In the entries below, find the lines that include "الشهيد" and give their number as the whole reply.

--- SOURCE MATERIAL ---

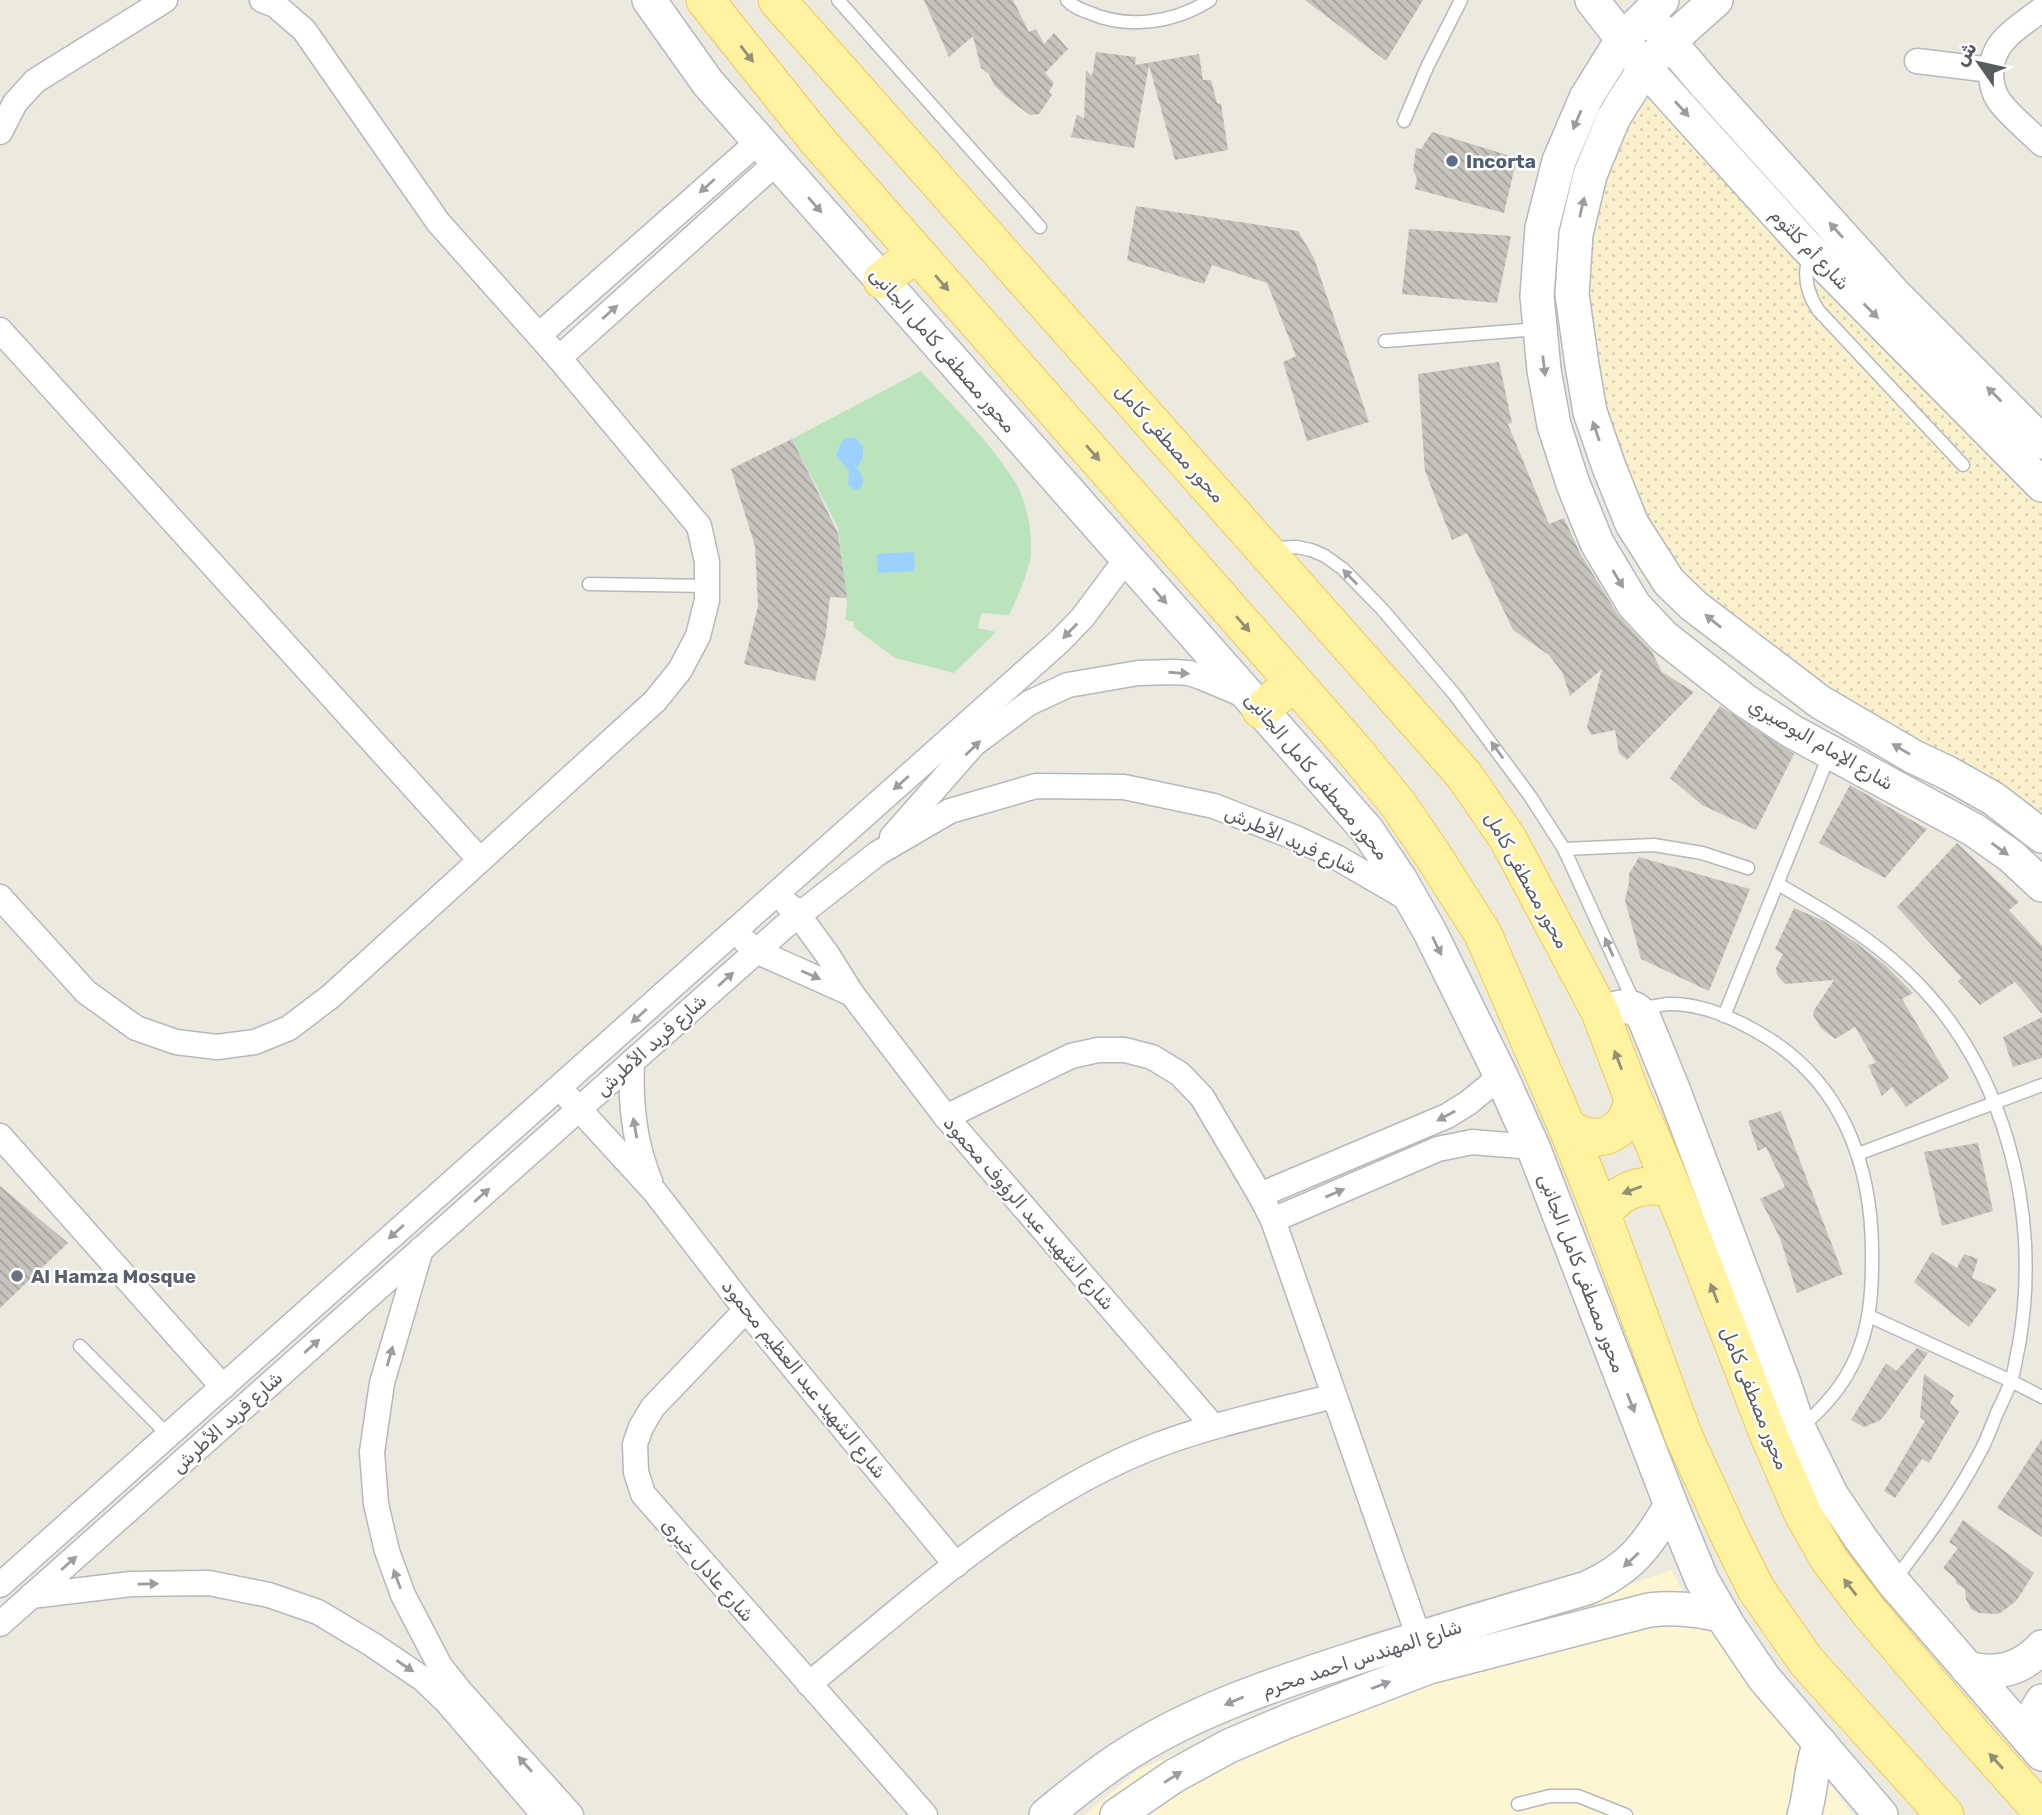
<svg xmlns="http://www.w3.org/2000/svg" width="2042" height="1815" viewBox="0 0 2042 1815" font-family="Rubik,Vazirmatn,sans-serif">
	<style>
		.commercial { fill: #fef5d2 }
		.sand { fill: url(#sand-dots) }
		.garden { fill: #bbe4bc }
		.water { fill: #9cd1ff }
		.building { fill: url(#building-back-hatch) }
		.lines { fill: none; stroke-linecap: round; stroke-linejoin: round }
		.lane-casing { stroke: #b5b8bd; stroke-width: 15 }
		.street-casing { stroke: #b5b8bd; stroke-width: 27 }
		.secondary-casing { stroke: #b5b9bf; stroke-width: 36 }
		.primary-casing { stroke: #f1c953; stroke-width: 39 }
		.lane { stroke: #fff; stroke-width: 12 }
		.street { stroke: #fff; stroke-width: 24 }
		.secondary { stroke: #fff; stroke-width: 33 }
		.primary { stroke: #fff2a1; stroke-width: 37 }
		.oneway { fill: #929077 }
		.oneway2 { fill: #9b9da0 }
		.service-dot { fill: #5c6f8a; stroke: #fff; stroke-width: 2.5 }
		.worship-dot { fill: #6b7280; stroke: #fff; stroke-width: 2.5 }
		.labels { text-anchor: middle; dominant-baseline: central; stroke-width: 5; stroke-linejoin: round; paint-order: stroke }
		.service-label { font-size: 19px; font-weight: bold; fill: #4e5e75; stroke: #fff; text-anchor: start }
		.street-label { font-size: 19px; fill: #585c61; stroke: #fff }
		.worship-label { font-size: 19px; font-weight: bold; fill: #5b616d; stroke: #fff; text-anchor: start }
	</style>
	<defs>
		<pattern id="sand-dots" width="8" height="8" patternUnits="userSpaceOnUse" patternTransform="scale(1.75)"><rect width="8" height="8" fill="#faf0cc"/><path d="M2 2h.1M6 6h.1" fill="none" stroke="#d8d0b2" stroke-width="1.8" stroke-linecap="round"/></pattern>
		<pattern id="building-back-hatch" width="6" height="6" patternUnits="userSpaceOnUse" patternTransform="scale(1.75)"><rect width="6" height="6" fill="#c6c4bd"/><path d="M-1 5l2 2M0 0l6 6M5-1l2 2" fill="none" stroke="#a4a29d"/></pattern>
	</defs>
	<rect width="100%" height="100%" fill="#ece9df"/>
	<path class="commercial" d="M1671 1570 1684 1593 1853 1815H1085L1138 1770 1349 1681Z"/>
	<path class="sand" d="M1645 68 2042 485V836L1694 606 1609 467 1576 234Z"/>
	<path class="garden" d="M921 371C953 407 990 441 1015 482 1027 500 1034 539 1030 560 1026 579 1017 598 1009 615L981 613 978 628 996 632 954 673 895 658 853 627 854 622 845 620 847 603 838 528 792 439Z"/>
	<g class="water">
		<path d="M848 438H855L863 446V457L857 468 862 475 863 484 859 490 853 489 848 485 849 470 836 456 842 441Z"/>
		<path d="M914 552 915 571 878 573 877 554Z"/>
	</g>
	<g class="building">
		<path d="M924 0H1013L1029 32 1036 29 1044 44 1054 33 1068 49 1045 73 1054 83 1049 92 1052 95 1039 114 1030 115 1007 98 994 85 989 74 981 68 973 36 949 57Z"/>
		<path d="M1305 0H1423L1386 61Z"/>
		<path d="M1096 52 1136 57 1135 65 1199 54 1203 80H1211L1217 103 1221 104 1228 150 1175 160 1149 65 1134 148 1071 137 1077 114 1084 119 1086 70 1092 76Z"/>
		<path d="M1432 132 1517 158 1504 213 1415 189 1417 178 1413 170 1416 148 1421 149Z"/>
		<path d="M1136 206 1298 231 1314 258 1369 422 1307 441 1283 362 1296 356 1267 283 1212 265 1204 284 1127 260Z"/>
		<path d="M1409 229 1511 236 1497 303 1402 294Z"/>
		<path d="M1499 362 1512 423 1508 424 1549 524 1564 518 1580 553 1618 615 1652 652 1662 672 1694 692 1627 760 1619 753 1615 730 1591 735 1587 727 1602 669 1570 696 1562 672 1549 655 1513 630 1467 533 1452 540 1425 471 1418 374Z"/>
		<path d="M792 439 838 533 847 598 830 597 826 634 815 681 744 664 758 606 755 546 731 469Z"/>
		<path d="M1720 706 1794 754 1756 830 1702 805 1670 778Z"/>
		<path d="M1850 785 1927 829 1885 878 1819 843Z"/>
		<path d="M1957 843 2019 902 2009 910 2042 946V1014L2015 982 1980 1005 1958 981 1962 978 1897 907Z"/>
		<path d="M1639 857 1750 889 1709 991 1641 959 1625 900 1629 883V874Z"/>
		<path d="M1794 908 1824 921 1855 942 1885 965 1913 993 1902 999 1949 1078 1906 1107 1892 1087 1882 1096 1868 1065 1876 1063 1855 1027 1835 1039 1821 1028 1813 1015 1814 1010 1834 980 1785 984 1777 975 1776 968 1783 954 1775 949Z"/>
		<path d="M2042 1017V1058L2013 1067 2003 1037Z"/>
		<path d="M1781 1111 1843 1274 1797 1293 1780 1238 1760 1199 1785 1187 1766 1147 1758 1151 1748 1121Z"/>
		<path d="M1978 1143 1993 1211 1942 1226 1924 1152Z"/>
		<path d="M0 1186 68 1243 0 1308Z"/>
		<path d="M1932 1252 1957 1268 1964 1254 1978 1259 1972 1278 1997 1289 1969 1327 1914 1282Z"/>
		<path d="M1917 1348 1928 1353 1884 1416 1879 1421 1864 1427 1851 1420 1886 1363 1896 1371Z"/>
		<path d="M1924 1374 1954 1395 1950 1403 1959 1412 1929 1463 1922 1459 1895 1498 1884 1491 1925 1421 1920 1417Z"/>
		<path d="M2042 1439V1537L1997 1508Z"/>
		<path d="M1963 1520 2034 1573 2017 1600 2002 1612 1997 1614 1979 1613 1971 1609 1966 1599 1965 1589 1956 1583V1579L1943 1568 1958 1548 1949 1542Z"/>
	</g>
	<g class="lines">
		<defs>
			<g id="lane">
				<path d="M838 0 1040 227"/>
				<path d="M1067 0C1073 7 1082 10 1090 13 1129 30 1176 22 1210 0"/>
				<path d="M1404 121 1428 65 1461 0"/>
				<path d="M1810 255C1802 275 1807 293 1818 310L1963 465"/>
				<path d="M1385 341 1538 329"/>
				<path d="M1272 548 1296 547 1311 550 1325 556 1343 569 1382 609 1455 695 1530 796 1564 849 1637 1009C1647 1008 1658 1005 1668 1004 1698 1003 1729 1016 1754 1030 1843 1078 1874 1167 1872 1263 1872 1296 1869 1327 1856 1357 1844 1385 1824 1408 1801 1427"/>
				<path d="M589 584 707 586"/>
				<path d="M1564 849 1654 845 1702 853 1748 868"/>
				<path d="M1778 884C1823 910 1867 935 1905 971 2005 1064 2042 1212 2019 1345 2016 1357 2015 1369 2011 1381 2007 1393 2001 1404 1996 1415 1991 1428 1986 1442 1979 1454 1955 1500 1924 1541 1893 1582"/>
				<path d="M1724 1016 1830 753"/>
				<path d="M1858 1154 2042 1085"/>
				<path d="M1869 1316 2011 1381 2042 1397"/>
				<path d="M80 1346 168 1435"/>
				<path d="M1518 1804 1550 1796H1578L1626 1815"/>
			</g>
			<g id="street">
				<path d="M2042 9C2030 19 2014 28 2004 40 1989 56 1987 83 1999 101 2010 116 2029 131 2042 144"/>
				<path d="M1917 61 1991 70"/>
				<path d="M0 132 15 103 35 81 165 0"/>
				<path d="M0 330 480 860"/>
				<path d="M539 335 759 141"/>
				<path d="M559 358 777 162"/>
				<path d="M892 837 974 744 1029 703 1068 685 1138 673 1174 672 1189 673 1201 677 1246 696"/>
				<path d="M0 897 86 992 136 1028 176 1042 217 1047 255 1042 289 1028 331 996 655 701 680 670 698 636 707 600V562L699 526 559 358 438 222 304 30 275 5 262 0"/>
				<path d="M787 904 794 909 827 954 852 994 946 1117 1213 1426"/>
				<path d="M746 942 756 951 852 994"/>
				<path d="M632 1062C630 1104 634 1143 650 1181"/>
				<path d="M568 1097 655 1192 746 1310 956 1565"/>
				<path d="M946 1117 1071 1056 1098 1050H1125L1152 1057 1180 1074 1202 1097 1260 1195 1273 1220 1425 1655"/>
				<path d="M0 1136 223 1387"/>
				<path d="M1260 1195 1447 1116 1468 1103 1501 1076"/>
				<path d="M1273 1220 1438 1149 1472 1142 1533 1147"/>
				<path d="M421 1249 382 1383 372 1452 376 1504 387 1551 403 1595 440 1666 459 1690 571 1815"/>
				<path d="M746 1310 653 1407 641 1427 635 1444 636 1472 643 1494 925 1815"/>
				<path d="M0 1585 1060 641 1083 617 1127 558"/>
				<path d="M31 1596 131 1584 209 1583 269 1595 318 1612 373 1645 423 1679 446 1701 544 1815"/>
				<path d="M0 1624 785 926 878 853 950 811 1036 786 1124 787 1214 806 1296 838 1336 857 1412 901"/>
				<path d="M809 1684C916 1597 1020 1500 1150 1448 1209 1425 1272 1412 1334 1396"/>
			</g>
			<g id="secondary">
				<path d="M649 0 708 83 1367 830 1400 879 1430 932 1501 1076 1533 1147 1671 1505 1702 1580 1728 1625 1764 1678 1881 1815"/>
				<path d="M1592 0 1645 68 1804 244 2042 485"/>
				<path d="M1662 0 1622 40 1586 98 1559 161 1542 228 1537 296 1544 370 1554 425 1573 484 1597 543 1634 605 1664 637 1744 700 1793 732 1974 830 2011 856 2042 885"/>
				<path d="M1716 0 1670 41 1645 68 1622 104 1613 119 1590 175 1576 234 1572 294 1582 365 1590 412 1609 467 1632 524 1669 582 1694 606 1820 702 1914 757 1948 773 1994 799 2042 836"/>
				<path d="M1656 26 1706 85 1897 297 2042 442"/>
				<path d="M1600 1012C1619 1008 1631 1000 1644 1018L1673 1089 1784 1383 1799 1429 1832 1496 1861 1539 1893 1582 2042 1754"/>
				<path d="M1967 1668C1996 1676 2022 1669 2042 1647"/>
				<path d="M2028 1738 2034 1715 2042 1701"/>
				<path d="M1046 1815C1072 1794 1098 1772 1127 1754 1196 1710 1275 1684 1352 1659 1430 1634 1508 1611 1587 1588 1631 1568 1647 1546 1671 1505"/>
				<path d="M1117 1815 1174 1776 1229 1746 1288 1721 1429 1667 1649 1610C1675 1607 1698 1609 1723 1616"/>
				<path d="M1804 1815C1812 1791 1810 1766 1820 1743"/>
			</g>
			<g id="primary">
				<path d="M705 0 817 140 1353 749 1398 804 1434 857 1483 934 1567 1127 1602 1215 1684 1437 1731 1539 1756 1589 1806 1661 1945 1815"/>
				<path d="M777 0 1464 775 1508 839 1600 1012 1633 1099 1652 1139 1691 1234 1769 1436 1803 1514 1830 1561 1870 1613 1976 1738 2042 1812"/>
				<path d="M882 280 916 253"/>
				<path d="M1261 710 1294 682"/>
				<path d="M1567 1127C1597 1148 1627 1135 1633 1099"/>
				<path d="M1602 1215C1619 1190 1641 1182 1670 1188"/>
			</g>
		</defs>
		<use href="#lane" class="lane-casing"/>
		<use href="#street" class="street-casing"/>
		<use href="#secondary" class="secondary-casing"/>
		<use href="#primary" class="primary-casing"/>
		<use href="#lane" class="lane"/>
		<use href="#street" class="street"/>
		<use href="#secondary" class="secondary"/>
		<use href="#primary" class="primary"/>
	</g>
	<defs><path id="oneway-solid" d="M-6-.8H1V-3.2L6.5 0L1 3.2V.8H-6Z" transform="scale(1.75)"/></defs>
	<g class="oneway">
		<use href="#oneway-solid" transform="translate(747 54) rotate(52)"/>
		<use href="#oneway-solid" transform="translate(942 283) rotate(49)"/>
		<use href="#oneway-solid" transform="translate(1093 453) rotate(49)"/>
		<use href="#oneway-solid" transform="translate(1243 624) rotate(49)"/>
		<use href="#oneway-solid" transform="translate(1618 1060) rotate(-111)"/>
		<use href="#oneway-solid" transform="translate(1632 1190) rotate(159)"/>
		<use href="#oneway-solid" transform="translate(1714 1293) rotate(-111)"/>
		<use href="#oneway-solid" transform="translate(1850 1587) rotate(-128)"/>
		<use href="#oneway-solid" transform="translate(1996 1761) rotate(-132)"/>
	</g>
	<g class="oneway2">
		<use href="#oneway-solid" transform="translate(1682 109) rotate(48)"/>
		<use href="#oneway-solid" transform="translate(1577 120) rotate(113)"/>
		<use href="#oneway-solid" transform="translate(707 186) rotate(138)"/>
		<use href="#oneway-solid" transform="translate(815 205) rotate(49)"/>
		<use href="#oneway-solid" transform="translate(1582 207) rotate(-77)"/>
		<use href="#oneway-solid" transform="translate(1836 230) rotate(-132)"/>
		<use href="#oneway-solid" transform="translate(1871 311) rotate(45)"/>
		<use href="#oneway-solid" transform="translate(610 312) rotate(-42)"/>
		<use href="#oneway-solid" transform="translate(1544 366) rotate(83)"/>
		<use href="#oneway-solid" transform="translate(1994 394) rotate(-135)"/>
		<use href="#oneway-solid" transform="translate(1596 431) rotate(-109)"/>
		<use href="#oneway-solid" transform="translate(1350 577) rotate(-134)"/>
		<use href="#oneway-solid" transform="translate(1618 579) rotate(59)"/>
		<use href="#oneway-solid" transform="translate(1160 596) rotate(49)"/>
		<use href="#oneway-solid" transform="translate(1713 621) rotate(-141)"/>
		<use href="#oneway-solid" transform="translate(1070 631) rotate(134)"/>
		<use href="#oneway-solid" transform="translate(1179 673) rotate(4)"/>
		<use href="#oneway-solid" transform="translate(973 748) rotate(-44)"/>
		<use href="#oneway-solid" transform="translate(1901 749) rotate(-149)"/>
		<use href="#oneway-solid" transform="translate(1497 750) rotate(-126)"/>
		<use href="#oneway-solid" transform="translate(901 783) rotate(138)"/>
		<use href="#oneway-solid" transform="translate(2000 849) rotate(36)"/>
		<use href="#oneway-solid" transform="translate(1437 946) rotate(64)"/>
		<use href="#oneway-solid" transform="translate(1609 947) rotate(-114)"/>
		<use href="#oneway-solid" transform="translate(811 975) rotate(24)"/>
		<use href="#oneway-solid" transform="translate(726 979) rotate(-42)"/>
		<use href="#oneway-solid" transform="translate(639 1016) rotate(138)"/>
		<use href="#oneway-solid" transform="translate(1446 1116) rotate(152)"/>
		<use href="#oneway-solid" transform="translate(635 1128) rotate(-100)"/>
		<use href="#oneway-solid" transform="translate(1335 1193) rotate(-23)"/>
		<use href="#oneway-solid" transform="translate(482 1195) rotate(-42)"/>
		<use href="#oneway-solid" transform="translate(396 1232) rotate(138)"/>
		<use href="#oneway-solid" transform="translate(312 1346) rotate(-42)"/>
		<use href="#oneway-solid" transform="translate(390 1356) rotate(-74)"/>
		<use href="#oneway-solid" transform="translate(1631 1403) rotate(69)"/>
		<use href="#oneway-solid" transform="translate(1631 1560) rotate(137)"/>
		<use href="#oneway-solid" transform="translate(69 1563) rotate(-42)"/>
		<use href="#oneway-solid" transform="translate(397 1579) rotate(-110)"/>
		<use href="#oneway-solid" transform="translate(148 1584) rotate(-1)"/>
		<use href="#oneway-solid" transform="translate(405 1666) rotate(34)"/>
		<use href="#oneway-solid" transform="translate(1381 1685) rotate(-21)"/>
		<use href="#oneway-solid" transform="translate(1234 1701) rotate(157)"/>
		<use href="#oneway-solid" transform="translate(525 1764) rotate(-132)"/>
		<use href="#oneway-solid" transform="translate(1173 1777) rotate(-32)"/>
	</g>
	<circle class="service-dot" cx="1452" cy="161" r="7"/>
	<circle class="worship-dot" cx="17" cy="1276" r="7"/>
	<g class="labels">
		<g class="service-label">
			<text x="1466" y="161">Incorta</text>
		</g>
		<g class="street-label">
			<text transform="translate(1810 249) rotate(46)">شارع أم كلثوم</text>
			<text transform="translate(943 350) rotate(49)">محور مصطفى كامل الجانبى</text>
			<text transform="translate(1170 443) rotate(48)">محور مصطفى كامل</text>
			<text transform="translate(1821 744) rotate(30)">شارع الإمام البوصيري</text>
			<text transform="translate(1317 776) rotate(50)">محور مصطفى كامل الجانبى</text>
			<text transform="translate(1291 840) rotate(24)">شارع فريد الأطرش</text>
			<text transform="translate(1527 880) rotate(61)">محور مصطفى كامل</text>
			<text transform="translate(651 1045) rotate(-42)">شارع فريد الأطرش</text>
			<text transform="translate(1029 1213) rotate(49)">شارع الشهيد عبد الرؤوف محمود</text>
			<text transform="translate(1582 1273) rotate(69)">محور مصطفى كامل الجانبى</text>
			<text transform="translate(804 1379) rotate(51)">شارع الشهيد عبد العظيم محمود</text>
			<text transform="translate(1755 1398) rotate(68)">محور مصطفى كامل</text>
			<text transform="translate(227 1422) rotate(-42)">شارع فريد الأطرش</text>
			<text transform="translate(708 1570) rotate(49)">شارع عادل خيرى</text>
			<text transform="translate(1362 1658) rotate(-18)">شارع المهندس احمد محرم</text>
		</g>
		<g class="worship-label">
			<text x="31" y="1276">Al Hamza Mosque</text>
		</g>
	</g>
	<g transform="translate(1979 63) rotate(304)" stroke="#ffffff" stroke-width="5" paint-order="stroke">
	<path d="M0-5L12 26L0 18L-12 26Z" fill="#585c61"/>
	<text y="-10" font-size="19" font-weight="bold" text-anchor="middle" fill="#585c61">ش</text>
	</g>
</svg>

---

• **COMPLETED EXERCISE**
2